At the moment the official French growth forecast for this year is 2.8 per cent. A leak from the ministry of finance suggests that it will more likely be 1.3 to 1.7 per cent.

This will naturally make the fiscal position for 1996 even worse, and if a report in yesterday's Le Monde proves correct, the government is already massaging the public finances for 1995 by adding in some tax revenue received in the first few days of 1996 and pushing some spending from last year into this one.

The cumulative effect of this stream of information is twofold: political and economic. From a political point of view it is beginning to look as though neither France nor Germany will, by 1997, meet the key Maastricht criterion for a European currency: a fiscal deficit of less than 3 per cent of GDP. In addition, Germany is perilously close to the 60 per cent of GDP limit for total public debt and a year of very slow growth could nudge it above that.

There are even suggestions that such a failure to qualify will be welcomed, if not in Bonn, certainly in Frankfurt, where the financial community has the gravest doubts about the wisdom of the whole currency plan.

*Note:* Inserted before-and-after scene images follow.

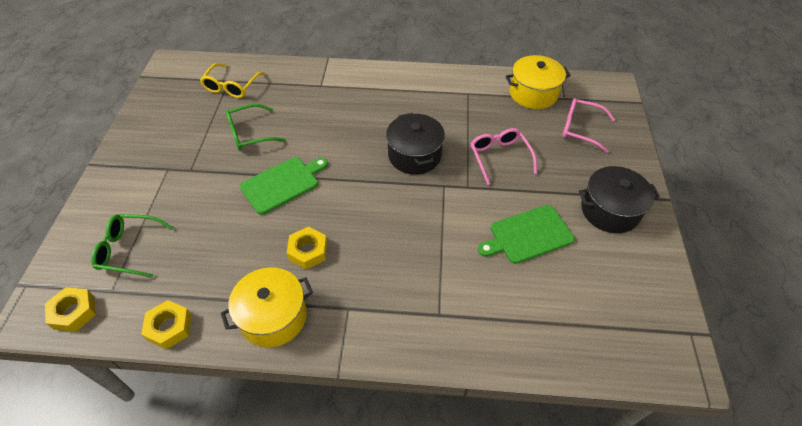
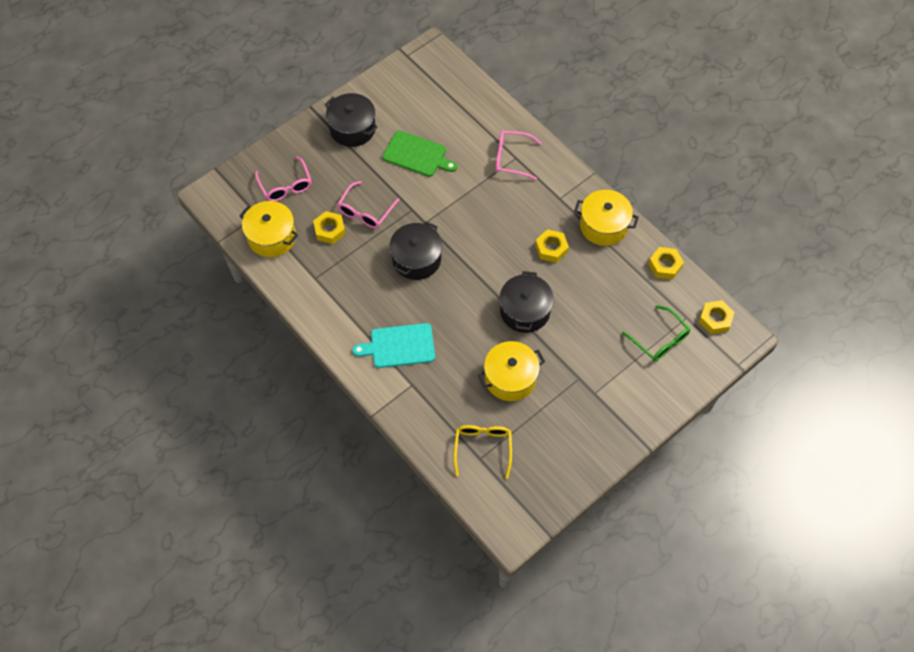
camera: 135 degrees left, 10 degrees up
(231, 86) = (483, 448): yellow glasses -> yellow glasses turned 60 degrees counterclockwise
(250, 134) = (510, 378): green glasses -> yellow pot
(282, 183) = (525, 311): green cutting board -> black pot
(356, 98) = (399, 346): none -> turquoise cutting board
(442, 309) = (511, 158): none -> pink glasses
(504, 126) = (329, 230): none -> yellow nut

But the political fallout from the inability to meet the Maastricht criteria is in the future. It is like a devaluation. Until it happens the official world not only ignores the possibility; it denies that the possibility exists. We are not yet at crunch time.

We are much closer to crunch time on economics. Either the Continental economy is going to fall off a cliff, or interest rates will.

If looking at the US gives the best feel for the behaviour of the British economy, so looking at Japan should give the best feel for the behaviour of France and Germany. Like the US, the UK has experienced low inflation and decent-ish growth. But this has been associated with a high sense of job insecurity and insufficient confidence in recovery - insufficient, that was, to ensure the re-election of the incumbent.

Now there is a real possibility that Germany and France will experience a first half of this year where there is no growth at all, maybe even decline. Japan has experienced three years of bouncing along the bottom, not technically in recession, but not growing either.

True, both Germany and France experienced sharp growth in the second half of 1994 and the first half of last year, but now the spectre of stagnation could come to haunt much of Continental Europe. It will come in particular if Germany and France (and actually that really just means Germany) make the same mistake as Japan and do not ease monetary policy quickly enough.

The markets do expect German interest rates to fall this spring, and there have even been suggestions that the Bundesbank Council meeting this week could cut them. On balance that seems unlikely, though some individual council members have been hinting in this direction.

But what we are talking about here is not the modest easing of short- term rates and the modest further falls in bond yields which the markets expect. There is a real danger of a vicious circle establishing itself, with rising unemployment leading to cuts in consumption which will lead to further unemployment, which will in turn cut consumption still further.

Of course all economies are ultimately self-correcting; in any case the Bundesbank is immensely competent and once assured of the dangers would drive down interest rates. Eventually lower interest rates would prevail and recovery would be restored. But we could wait most of this year before that happened.

Maybe that point above could be rephrased: if interest rates do not fall fast, the fading Continental economy will pull them down. Either way, the market seems likely to be surprised by a plunge in rates, just as the politicians have been surprised by the plunge in growth.